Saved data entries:
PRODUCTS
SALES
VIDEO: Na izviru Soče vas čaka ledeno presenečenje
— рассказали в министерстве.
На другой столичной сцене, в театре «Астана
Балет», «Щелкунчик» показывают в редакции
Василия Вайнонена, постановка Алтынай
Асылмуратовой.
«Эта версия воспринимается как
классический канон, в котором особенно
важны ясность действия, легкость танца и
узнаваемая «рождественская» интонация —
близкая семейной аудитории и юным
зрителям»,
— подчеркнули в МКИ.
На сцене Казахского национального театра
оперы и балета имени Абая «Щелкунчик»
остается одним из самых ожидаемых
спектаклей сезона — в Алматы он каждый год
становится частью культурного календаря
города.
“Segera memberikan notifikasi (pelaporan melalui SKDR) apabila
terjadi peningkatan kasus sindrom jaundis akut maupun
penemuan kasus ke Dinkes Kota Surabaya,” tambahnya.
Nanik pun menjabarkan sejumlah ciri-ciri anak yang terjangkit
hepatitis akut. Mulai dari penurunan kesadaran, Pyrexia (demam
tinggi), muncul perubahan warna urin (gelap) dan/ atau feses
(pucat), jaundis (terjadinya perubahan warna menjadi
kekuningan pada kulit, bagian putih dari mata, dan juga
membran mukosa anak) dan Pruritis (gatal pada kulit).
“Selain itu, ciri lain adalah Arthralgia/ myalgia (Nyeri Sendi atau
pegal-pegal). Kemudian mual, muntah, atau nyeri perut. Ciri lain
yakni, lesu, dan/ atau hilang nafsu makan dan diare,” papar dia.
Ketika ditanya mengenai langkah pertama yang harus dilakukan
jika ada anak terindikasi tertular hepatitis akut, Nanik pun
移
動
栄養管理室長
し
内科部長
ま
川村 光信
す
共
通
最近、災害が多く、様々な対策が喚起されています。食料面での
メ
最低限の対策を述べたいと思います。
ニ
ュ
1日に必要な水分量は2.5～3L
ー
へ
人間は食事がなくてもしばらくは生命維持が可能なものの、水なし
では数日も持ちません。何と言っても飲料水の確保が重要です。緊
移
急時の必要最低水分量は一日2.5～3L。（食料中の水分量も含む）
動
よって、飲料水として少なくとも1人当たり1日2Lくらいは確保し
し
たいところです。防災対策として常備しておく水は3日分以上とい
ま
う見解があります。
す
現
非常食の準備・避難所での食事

■ Exercise requirements
Once the line with "penemuan kasus ke" is found in the records above, print exactly that line and every line after it through the line with "tinggi), muncul perubahan".

■ Solution below
penemuan kasus ke Dinkes Kota Surabaya,” tambahnya.
Nanik pun menjabarkan sejumlah ciri-ciri anak yang terjangkit
hepatitis akut. Mulai dari penurunan kesadaran, Pyrexia (demam
tinggi), muncul perubahan warna urin (gelap) dan/ atau feses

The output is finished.